▶ Exercise description
What drawback does the forum thread on splitting the server into microservices give for creating a Python library for the core and registering it in PyPi?

▶ Document text
"""

Splitting the monolithic server into multiple microservices

shankari commented 4 years ago

The phone native code is already modularized into several plugins. But the server code is currently in one monolithic repository. While this is a simple design to begin with, it is problematic for several reasons:

as the server functionality grows, it becomes more and more unwieldy
the size of the server repo grows substantially, taking up expensive disk space in cloud environments
it is hard to compose a system by choosing alternate implementations
we can't mix and match technologies - e.g. maybe using node.js for the load/store component since it does not need any in-house analysis.

Further, specially as we move towards the UPC architecture, we really want to have a microservices architecture. Many of the services share common functionality, like in the diagram below.

python_decomposition

So the next question is, what are the best tools to split up the architecture? Some choices that I have considered, along with their limitations are:

Create a python library for the core and register it in PyPi, but that seems to introduce a barrier to others editing/improving the data model
Use git sub-modules (https://github.blog/2016-02-01-working-with-submodules/), but they seem to be tricky to use, particularly wrt updates
Use numpy.distutils.Component(), similar to sklearn, but that doesn't seem to affect the code, only the packaging

@atton16 @jf87 @kafitz @PatGendre @stephhuerre any thoughts on this?

Do you think we will have a lot more additions to the data model?
Have you worked with git sub-modules before?
Have you seen prior examples of including python modules that you felt were particularly elegant?

"""

Image sets with camera poses
"""

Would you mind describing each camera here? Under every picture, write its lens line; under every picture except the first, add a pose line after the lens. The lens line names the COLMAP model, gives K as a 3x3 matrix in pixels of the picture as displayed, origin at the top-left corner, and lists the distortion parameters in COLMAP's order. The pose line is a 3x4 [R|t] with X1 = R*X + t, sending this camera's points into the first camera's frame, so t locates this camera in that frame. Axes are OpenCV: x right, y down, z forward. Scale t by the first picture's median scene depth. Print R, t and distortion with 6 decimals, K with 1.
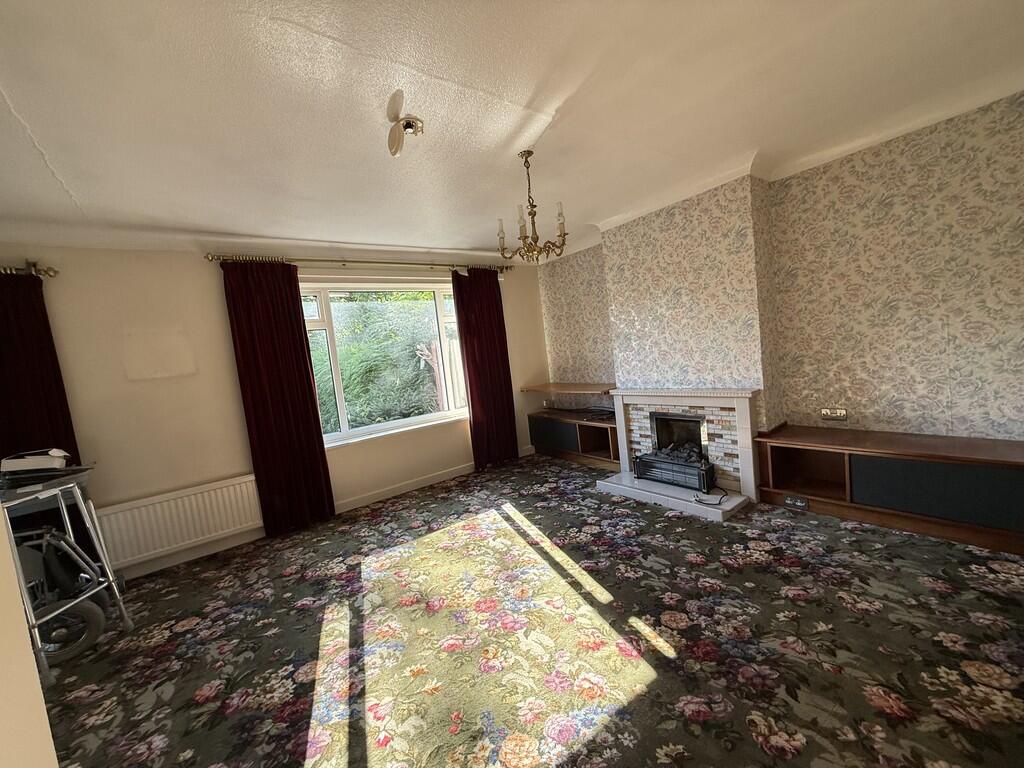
lens RADIAL K [[411.8, 0, 509.4], [0, 411.8, 386.4], [0, 0, 1]] dist [-0.000108, -0.000405]
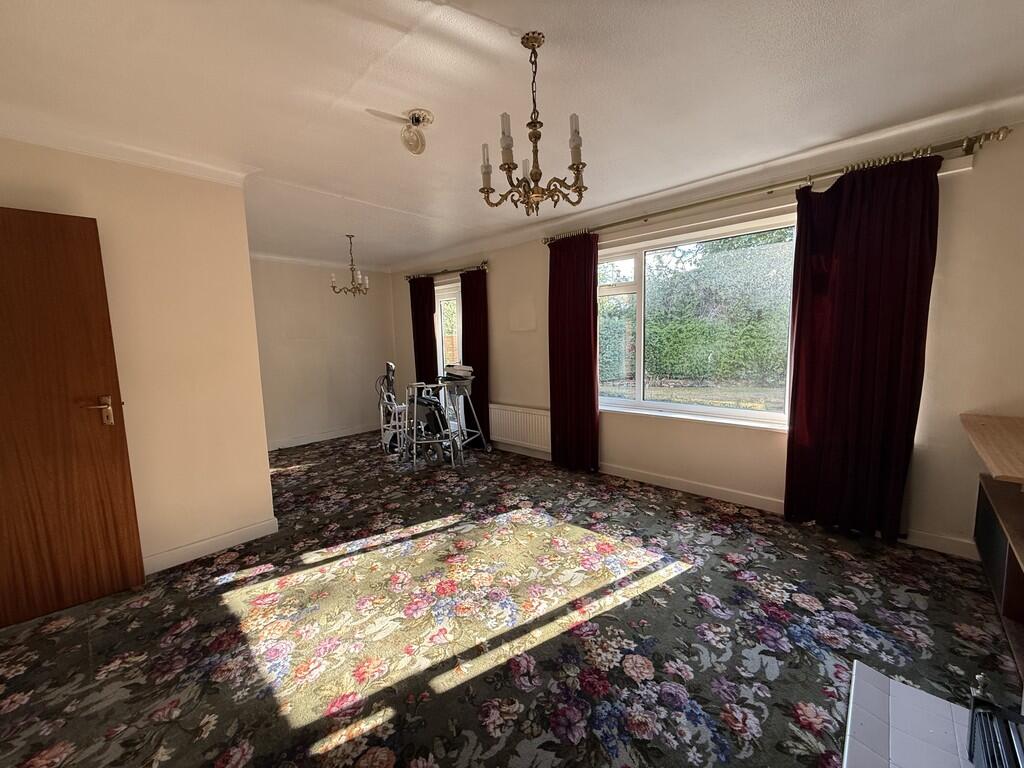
lens RADIAL K [[411.8, 0, 509.0], [0, 411.8, 385.6], [0, 0, 1]] dist [-0.000108, -0.000405]
pose [[0.165014, 0.218218, -0.961848, 0.650258], [-0.076607, 0.975106, 0.208083, -0.139868], [0.983312, 0.039348, 0.177624, 0.731120]]
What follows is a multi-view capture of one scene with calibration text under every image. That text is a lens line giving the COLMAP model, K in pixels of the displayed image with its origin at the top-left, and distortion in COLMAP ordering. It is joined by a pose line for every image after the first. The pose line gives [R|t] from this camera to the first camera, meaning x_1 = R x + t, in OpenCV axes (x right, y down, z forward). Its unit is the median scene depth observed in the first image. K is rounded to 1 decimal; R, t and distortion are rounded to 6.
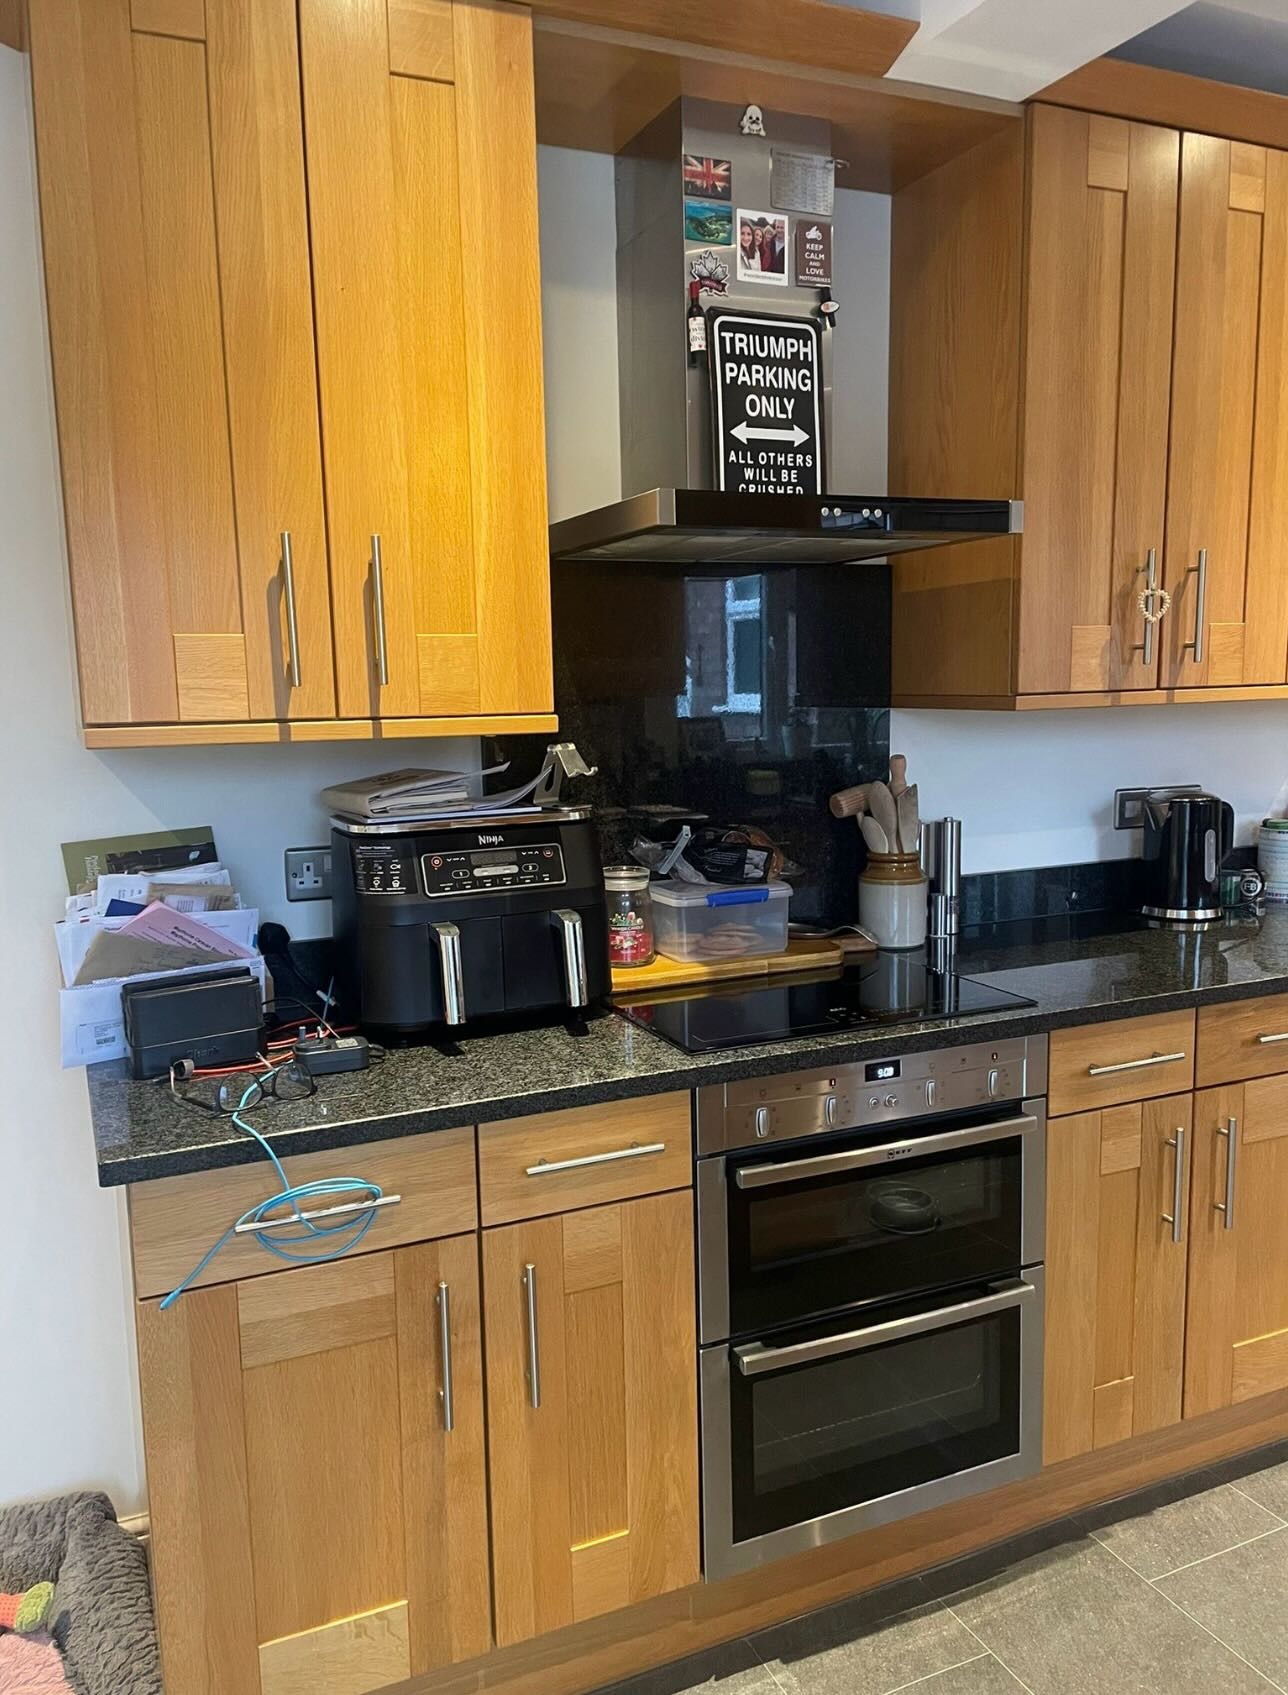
lens RADIAL K [[1317.7, 0, 649.3], [0, 1317.7, 902.2], [0, 0, 1]] dist [0.003682, -0.031364]
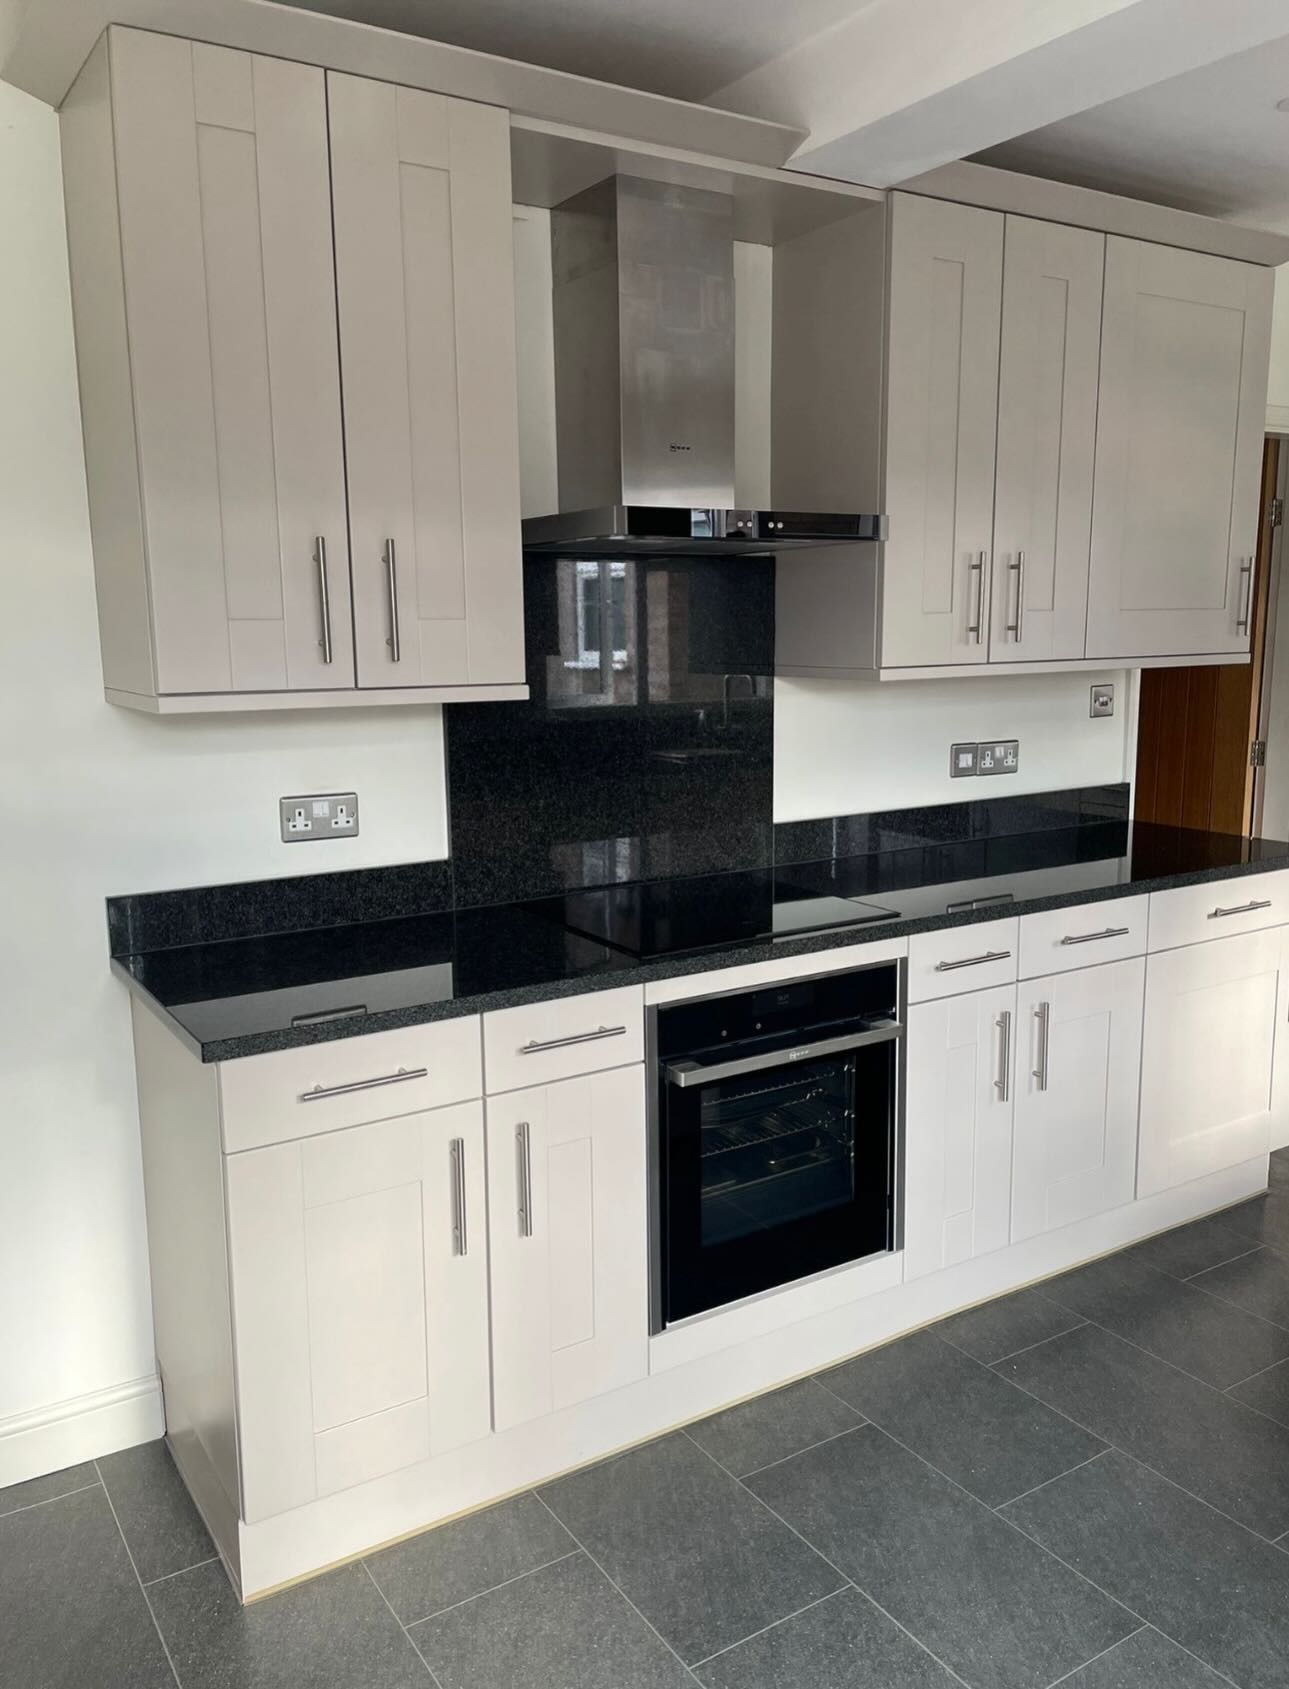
lens RADIAL K [[1313.0, 0, 649.7], [0, 1313.0, 899.0], [0, 0, 1]] dist [0.003682, -0.031364]
pose [[0.990689, -0.018416, 0.134894, -0.111293], [0.013717, 0.999269, 0.035682, 0.013263], [-0.135453, -0.033500, 0.990217, -0.210352]]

"""

▶ Exercise result
It seems to introduce a barrier to others editing or improving the data model.